Excerpt
Research News

On the Origins of Google

Even in the early days of the Internet, people saw the need for better interfaces to growing data collections. A graduate student supported by an NSF digital library project at Stanford University uncovered the missing links in Web page ranking.

In the primordial ooze of Internet content several hundred million seconds ago (1993), fewer than 100 Web sites inhabited the planet. Early clans of information seekers hunted for data among the far larger populations of text-only Gopher sites and FTP file-sharing servers. This was the world in the years before Google.

Even in this primitive Internet world, the need for more accessible interfaces to growing data collections had already been recognized. The National Science Foundation led the multi-agency Digital Library Initiative (DLI) that, in 1994, made its first six awards. One of those awards supported a Stanford University project led by professors Hector Garcia-Molina and Terry Winograd.

None of the early DLI proposals -- submitted before the World Wide Web experienced its Cambrian explosion -- explicitly included research into the Web. However, by the time DLI funding began, the information landscape had changed.

In 1994, some of the first Web search tools crawled out of the Internet sea. Two Stanford students started Yahoo!, a manually constructed "table of contents" for Web sites. Other early search engines emerged, such as Lycos and WebCrawler, and began automatically indexing Web pages, focusing on keyword-based techniques to rank search results.

Around the same time, one of the graduate students funded under the NSF-supported DLI project at Stanford took an interest in the Web as a "collection." The student was Larry Page.

Page uncovered the missing links, so to speak, in Web page ranking. His evolutionary leap was to recognize that the act of linking one page to another required conscious effort, which in turn was evidence of human judgment about the link's destination. Individually, each link was a simple but effective tool. But collectively, millions of these links provided a key adaptation for the natural selection of search results.

Page was soon joined by Sergey Brin, another Stanford graduate student working on the DLI project. (Brin was supported by an NSF Graduate Student Fellowship.) Together, Page and Brin constructed an ambitious prototype in their Stanford student offices. The equipment for the prototype, called BackRub, was funded by the DLI project and other industrial contributions.

The prototype used well-established technology to crawl from page to page by following links. However, in addition to compiling a standard text index, the prototype also mapped out a vast family tree that reflected the Web links among pages.

Activity A
In the article on the origins of Google, what was the prototype built by Page and Brin called?
Activity B
Reproduce the portion of the article on the origins of Google that falls between "In the primordial" and "years before Google.", inclusive.

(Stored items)
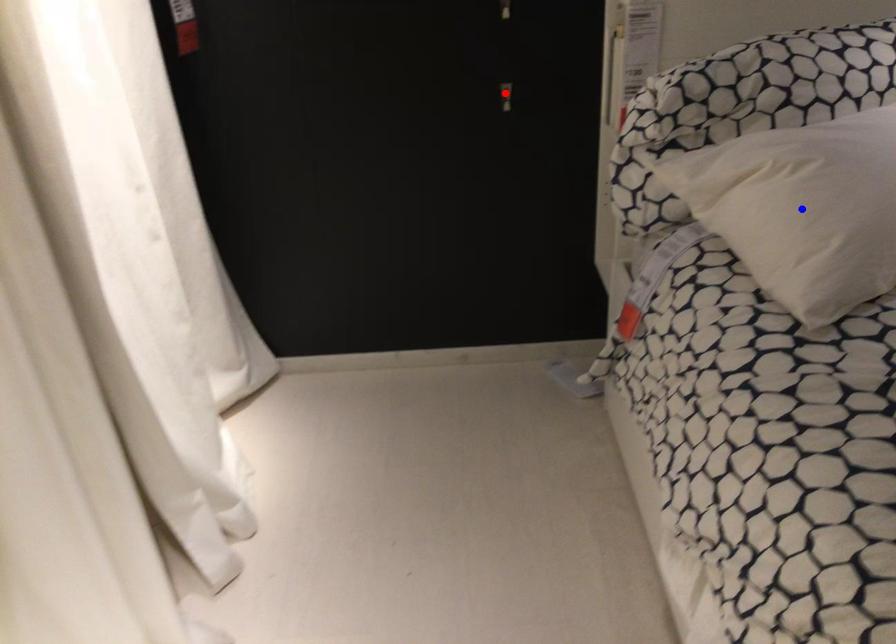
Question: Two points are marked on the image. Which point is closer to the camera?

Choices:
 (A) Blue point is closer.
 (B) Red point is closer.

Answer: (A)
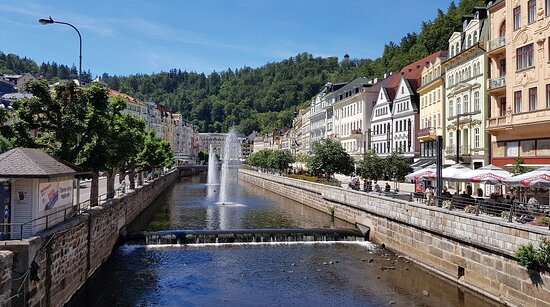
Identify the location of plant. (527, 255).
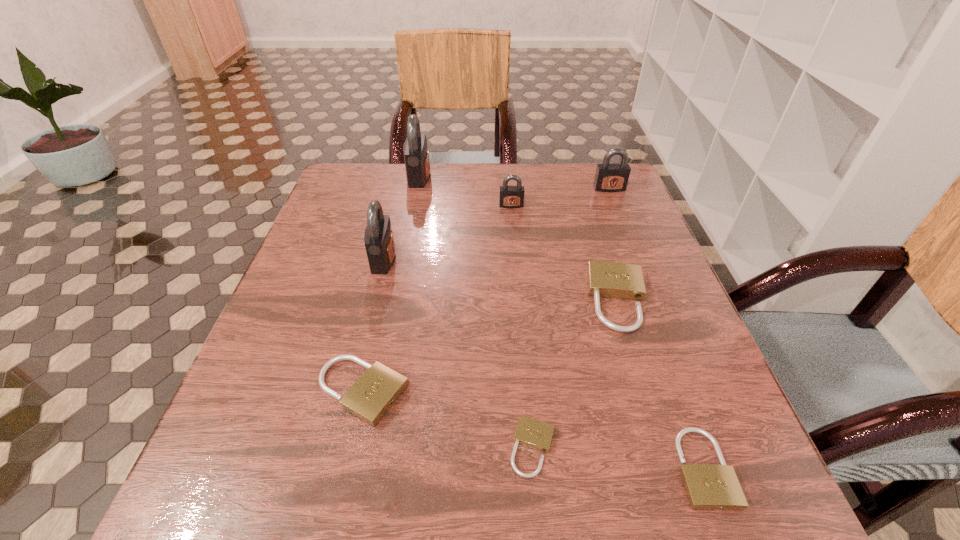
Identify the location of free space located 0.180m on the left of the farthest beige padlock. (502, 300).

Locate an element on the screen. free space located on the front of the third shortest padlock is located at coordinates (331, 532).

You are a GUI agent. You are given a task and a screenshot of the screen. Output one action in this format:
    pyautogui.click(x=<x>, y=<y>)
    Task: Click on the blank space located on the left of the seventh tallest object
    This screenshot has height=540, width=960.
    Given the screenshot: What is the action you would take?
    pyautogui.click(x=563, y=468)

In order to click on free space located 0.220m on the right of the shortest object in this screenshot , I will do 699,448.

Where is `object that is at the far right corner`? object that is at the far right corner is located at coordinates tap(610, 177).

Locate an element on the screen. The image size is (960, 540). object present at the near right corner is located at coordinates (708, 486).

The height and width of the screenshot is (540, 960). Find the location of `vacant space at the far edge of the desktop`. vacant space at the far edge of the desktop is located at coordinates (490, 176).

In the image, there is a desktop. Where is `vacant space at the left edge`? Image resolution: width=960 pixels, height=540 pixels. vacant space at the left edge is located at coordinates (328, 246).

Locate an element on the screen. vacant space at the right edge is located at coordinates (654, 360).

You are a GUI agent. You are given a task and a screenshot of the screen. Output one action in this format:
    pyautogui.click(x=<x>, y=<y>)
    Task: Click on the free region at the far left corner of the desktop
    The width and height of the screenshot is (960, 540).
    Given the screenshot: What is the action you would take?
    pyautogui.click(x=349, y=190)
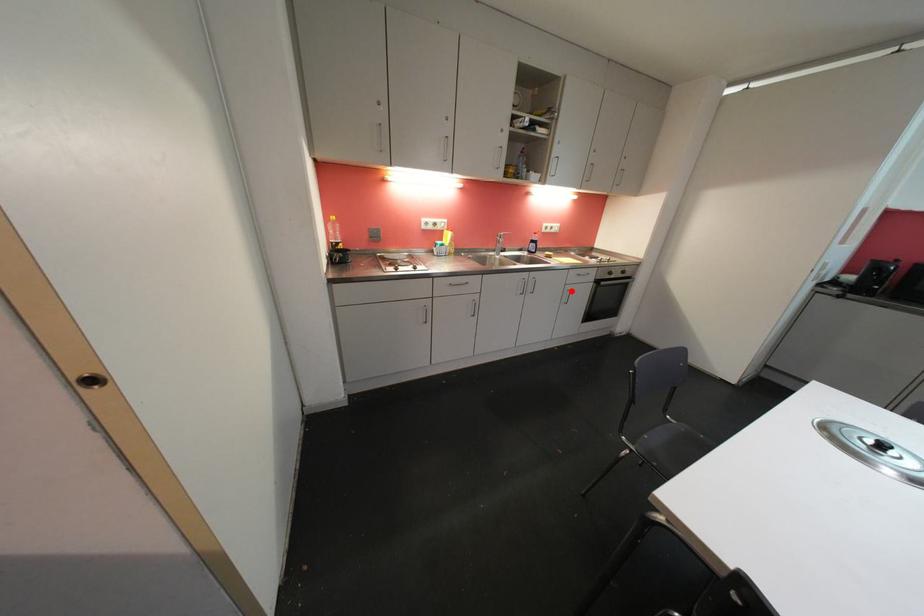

Answer area A
BackRub

Answer area B
In the primordial ooze of Internet content several hundred million seconds ago (1993), fewer than 100 Web sites inhabited the planet. Early clans of information seekers hunted for data among the far larger populations of text-only Gopher sites and FTP file-sharing servers. This was the world in the years before Google.